REQUIREMENTS: In the items from the line with "kingdom: Fungi" to the line with "genus: Bonatea", change every "phylum" to "division" and reproduce those lines with nothing else altered. Omit the pictures from your output.

RECORD EXTRACTS:
##############################
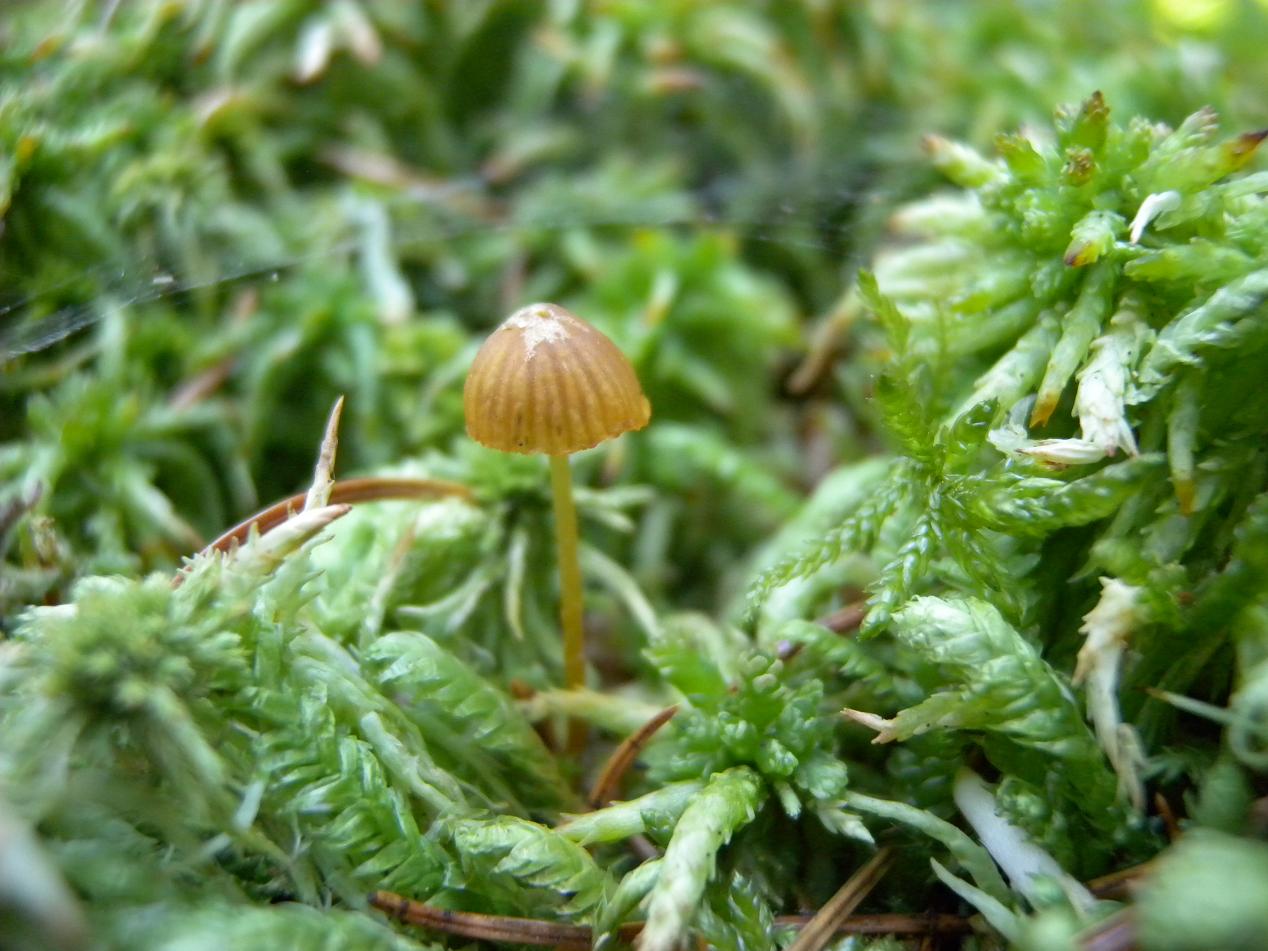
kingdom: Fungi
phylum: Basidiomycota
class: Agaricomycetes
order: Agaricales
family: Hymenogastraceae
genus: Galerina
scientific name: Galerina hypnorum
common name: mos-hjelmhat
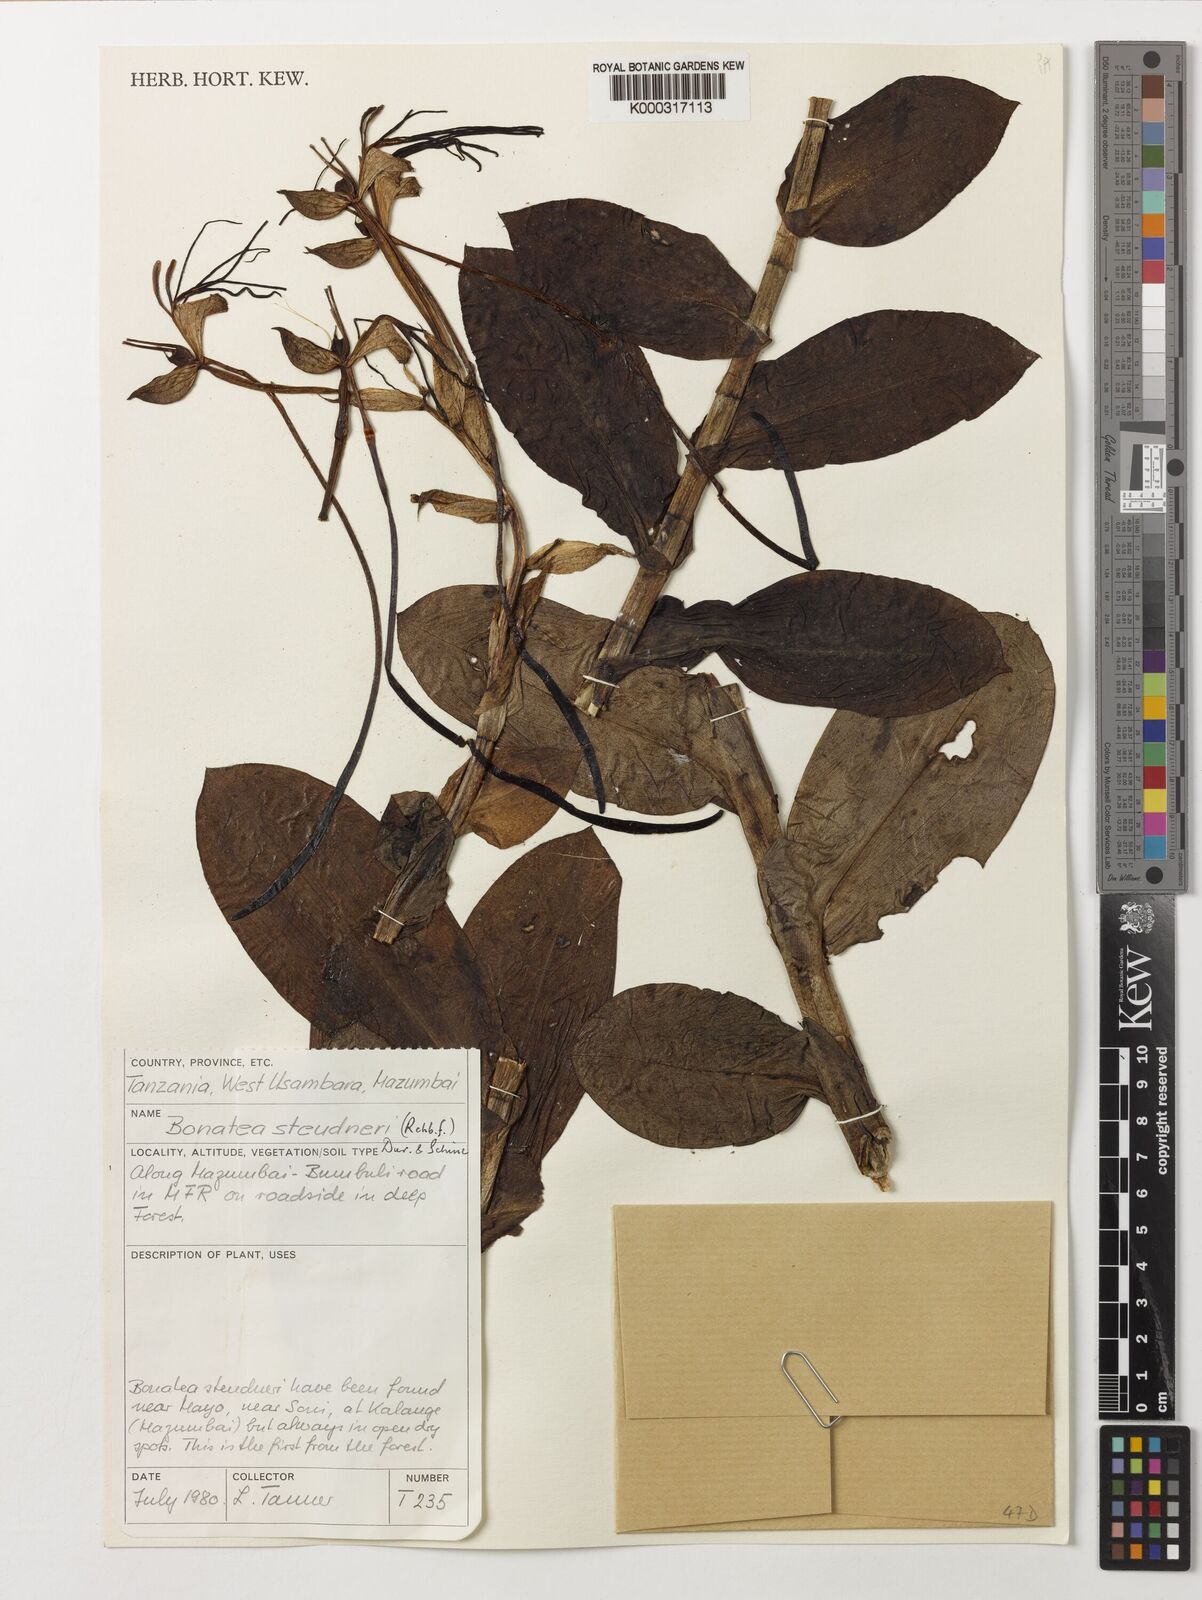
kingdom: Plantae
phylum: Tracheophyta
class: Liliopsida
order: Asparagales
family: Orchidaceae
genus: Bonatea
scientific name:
##############################
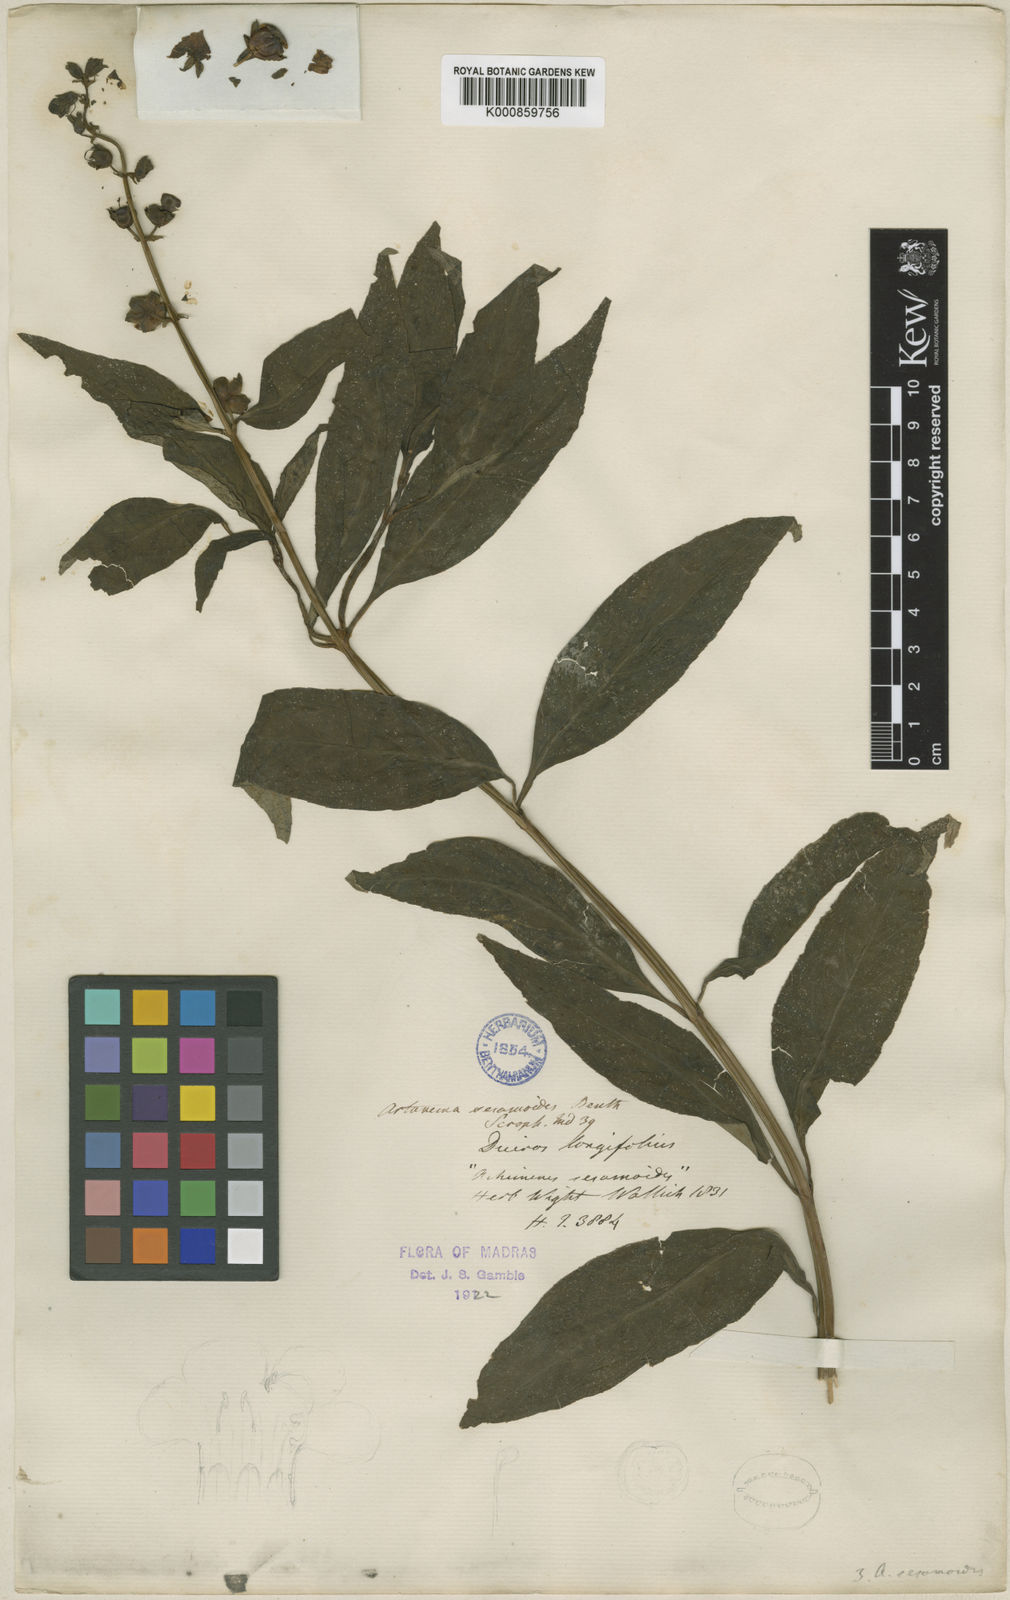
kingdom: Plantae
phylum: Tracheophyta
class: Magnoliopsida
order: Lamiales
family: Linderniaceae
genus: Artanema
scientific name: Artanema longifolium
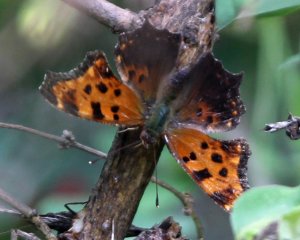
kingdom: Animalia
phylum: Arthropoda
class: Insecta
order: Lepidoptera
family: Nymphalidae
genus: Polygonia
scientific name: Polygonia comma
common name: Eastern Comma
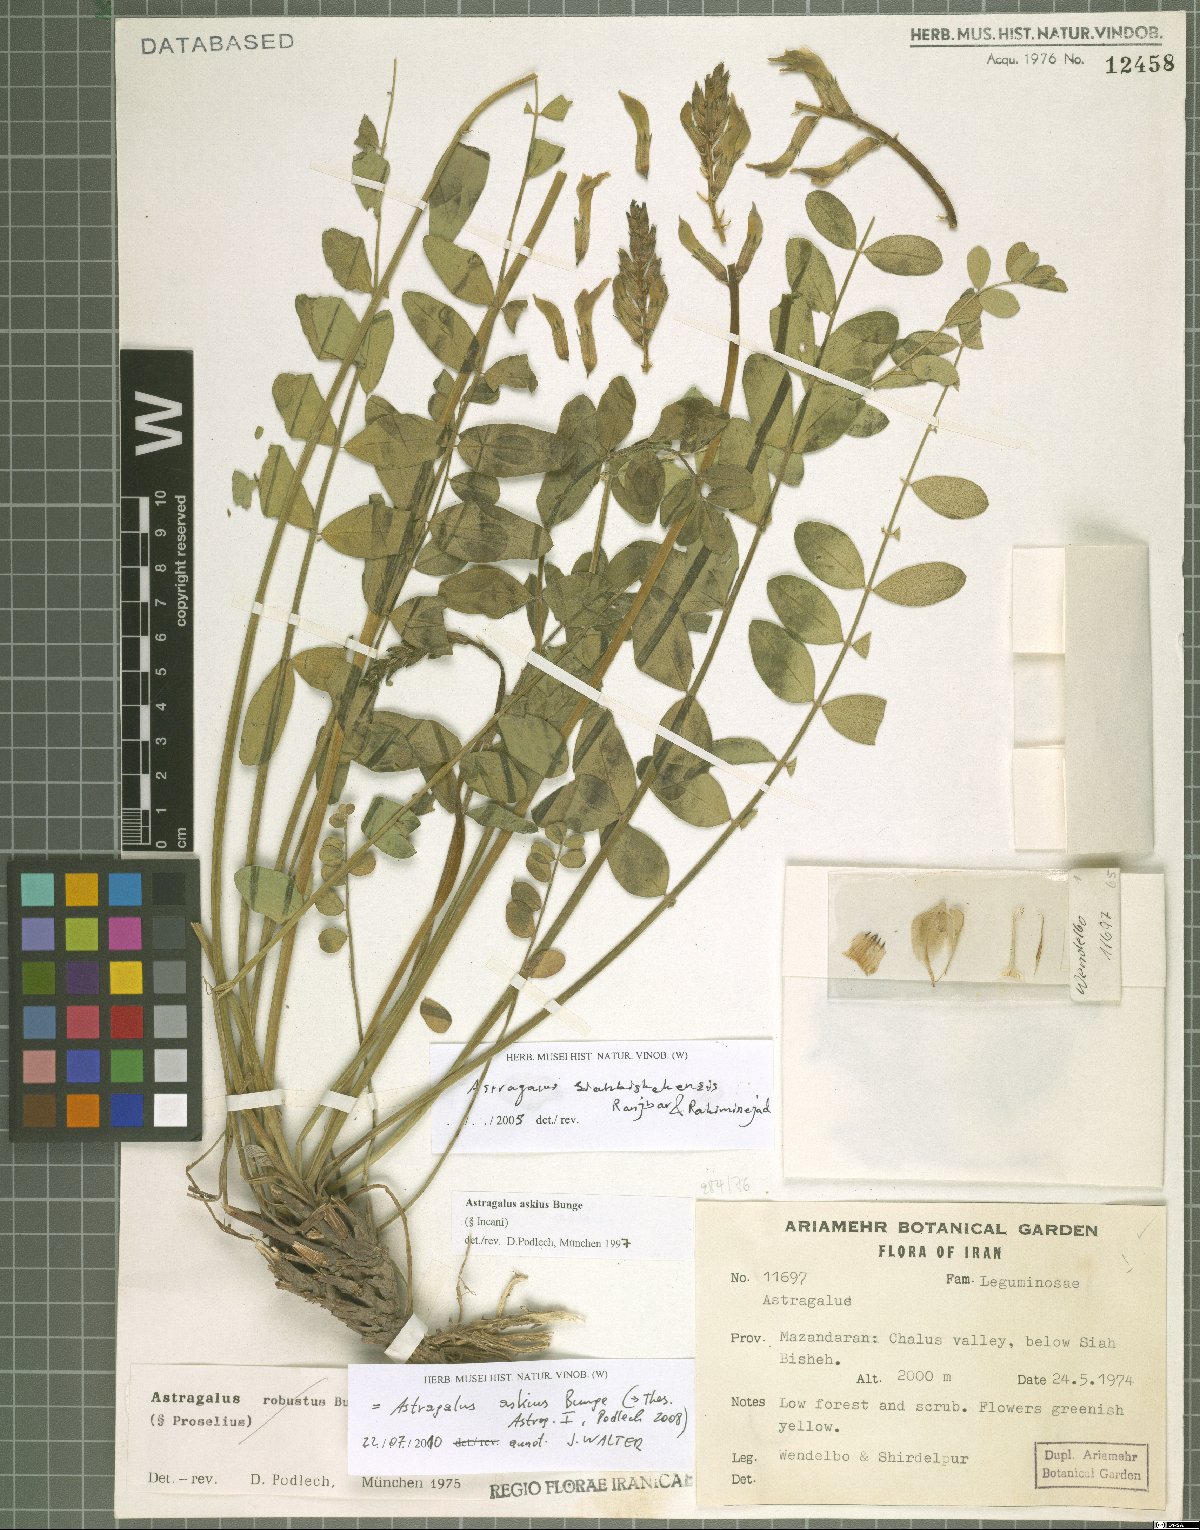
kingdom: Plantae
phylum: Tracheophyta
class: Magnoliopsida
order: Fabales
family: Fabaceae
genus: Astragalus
##############################
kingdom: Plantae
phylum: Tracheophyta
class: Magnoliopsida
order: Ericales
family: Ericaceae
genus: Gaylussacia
##############################
THE OUTPUT:
kingdom: Fungi
division: Basidiomycota
class: Agaricomycetes
order: Agaricales
family: Hymenogastraceae
genus: Galerina
scientific name: Galerina hypnorum
common name: mos-hjelmhat
kingdom: Plantae
division: Tracheophyta
class: Liliopsida
order: Asparagales
family: Orchidaceae
genus: Bonatea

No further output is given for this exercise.